Citation:
J'ai eu un débat avec un ami ainsi qu'avec l'un de mes frères sur la question du mariage civil en Israël. Ces derniers soutiennent qu'il n'est pas souhaitable que la minorité religieuse impose le mariage religieux aux laïcs et aux athées.
Ils avançaient certains paradoxes, par rapport à cette situation, notamment que ceux qui refusent cette loi qui leur est imposée, peuvent se marier civilement à l'étranger, ou bien qu'ils peuvent épouser (c'est le cas de le dire!) une autre religion pour pouvoir se marier religieusement, mais en dehors du judaïsme.
Je sais que les Rabbins, et les membres des communautés orthodoxes en général, sont farouchement opposés à l'introduction du mariage civil en Israël.
Je voulais savoir ce que vous en pensez, s'il est nécessaire de se battre pour le maintien du mariage religieux obligatoire, et si oui pourquoi ?

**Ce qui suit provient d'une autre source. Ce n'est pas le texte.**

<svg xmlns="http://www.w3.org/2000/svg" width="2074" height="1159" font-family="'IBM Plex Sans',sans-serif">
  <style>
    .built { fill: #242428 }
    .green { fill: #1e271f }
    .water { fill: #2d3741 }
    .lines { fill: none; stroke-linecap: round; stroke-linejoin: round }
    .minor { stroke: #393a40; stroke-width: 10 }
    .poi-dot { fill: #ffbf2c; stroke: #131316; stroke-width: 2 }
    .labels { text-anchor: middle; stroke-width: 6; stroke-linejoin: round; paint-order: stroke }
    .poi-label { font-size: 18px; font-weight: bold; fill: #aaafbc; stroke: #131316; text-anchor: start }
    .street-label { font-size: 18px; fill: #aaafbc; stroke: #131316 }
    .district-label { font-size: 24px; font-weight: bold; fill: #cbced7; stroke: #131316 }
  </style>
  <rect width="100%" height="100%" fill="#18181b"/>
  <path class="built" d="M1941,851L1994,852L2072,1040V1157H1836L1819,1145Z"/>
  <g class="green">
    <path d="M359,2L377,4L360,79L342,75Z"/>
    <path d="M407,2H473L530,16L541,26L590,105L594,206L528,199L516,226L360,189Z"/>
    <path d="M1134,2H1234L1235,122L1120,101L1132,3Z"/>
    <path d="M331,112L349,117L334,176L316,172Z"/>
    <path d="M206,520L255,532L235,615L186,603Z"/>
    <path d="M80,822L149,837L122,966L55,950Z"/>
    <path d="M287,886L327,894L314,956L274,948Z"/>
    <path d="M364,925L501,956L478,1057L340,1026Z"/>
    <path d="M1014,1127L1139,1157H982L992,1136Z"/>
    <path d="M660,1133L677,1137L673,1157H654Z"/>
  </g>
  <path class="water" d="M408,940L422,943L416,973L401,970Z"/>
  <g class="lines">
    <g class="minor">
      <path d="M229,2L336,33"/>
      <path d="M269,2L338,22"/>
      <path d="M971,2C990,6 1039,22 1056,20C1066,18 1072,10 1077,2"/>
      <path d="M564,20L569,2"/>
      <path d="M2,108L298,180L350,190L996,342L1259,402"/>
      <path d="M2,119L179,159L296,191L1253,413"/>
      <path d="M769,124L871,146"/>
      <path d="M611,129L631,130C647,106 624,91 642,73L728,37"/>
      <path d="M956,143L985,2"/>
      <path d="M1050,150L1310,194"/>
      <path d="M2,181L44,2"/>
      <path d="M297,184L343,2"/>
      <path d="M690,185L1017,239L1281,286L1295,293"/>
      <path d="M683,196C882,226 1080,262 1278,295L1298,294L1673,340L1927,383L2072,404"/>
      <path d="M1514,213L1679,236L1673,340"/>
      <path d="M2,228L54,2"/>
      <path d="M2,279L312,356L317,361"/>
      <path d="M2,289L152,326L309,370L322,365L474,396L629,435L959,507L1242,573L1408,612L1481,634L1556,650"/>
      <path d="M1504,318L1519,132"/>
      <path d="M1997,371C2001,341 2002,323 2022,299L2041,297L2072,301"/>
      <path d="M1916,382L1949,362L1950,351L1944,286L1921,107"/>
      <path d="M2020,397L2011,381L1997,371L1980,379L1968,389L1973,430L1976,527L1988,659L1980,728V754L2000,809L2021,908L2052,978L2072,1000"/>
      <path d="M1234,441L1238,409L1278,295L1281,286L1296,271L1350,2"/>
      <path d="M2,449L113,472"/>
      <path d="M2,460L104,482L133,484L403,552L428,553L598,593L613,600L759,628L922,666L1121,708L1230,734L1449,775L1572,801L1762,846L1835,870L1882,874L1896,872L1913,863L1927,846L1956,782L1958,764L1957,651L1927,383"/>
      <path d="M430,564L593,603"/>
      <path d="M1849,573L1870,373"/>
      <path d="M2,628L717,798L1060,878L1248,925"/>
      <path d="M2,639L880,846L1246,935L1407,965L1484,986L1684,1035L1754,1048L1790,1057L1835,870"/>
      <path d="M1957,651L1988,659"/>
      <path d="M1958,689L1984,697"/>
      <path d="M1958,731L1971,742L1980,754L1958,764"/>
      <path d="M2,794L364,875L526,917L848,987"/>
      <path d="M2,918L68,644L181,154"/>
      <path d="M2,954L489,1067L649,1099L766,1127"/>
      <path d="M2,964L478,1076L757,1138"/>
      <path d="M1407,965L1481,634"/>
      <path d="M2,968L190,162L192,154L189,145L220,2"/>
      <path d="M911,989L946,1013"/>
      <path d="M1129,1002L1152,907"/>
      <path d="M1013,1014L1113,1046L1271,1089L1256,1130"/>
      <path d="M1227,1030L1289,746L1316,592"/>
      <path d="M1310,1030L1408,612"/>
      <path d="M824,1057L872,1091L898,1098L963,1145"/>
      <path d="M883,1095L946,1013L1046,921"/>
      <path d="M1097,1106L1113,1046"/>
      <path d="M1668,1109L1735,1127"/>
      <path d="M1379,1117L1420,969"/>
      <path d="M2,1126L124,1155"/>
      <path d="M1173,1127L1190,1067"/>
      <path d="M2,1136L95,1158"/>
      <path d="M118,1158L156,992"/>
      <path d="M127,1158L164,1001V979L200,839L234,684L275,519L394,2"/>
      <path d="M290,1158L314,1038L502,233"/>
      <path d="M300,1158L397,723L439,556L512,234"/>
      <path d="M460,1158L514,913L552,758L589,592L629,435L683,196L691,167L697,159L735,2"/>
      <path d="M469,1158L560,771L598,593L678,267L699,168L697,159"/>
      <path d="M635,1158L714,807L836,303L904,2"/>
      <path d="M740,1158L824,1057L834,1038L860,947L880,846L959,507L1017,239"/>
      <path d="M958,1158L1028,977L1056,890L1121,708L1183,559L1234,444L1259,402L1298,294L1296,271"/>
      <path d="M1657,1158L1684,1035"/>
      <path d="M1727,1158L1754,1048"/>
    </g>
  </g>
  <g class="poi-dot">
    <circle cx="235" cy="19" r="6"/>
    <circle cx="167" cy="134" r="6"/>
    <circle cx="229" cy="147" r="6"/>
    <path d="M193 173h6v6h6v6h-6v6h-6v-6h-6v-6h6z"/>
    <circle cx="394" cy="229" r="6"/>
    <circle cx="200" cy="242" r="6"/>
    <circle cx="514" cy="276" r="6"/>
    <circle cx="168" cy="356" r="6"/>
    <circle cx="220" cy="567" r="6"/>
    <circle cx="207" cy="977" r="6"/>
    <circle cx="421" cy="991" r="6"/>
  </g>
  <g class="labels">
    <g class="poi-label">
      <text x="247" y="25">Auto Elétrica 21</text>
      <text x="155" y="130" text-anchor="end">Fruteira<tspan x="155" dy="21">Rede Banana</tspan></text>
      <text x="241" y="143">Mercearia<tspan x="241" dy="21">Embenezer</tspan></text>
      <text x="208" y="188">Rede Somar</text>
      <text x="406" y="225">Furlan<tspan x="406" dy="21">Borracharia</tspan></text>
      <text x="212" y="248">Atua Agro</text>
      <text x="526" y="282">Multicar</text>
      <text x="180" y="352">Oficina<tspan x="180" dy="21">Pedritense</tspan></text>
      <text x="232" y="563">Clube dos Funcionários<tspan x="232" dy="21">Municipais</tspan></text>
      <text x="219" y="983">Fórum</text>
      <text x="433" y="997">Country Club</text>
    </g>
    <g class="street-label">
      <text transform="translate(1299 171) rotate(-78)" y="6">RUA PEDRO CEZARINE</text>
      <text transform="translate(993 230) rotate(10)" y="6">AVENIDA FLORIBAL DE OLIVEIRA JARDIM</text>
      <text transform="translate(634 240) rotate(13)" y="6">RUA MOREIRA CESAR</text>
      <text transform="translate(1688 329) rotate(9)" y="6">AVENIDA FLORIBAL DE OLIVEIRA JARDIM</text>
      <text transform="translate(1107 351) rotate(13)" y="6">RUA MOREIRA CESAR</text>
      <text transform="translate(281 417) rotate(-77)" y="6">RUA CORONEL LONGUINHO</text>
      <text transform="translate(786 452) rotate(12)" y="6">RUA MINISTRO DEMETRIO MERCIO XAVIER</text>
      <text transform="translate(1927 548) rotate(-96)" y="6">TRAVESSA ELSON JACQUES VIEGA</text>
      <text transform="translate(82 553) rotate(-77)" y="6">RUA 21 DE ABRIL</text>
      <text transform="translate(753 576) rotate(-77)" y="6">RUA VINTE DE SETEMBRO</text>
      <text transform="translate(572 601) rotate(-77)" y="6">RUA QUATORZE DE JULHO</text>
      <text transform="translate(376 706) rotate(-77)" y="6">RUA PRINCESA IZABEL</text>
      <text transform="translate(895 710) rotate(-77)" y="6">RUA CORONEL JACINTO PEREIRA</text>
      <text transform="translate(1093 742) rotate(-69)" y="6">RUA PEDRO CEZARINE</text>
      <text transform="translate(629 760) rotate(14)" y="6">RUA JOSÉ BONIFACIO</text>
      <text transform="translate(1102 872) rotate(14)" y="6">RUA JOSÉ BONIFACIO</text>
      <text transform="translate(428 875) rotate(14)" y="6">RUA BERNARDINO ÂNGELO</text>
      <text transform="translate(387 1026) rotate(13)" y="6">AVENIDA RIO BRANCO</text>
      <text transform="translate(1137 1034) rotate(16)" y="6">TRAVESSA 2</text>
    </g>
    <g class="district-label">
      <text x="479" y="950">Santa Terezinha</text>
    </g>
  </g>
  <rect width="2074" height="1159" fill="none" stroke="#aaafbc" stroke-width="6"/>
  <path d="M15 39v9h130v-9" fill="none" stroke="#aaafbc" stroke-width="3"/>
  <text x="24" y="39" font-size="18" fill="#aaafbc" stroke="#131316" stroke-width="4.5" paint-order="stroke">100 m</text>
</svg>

N'y a-t-il pas une injustice vis à vis des laïcs qui se sont battus pour vivre en Israël, mais qui souhaitent le mariage laïc (car c'était l'un des arguments avancés par mon frère et mon ami) ?
On m’a reparlé de cette question et de sujets similaires, je ne suis pas forcément le mieux placé pour parler de ces sujets puisque je ne vis pas en Israël et ne suis pas au contact de la population qui vit ces tensions.
Mais on me demande mon avis, je le donne, pour ce qu’il vaut.
Il semble qu’il vienne détailler et expliquer ce qu’a déjà répondu Rav Klapisch de manière concise.
Je comprends parfaitement que cela puisse exaspérer les laïques et qu’ils se sentent comme otages de la religion, mais je ne vois pas trop « l’injustice » car à ce compte-là, dites aussi que c’est injuste de leur imposer le shabbat et Yom Kippour fériés.
Je ne trouve pas là d’injustice, car ils se sont battus pour créer un pays JUIF, pas un pays pour «
descendants de juifs ».
Si on crée la notion de mariage civil en Israël, il sera possible de se marier avec des mamzérim (ou avec des non-juifs, ou des cohanim avec des incompatibles etc…) , résultat, très rapidement, en quelques générations, les habitants d’Israël seront mis au ban de la communauté juive internationale et considérés comme « safek mamzérim » avec qui un juif ne peut pas se marier, car il y aura des mamzérim un peu partout
(dès qu’un des ascendants l’est, tous les descendants le deviennent de manière irréversible, même au bout de plusieurs générations) [voir Safek Goyim].
Aujourd’hui les mamzérim (car il y en a, malheureusement) ne peuvent en aucun cas se marier avec des juifs classiques (sans être repérés), mais si le mariage devient une affaire civile, plus personne ne fera attention à ça (si ce n’est la minorité religieuse), même les juifs vaguement traditionalistes qui n’auraient pas épousé un mamzer en ‘houts laarets, le feront en Israël.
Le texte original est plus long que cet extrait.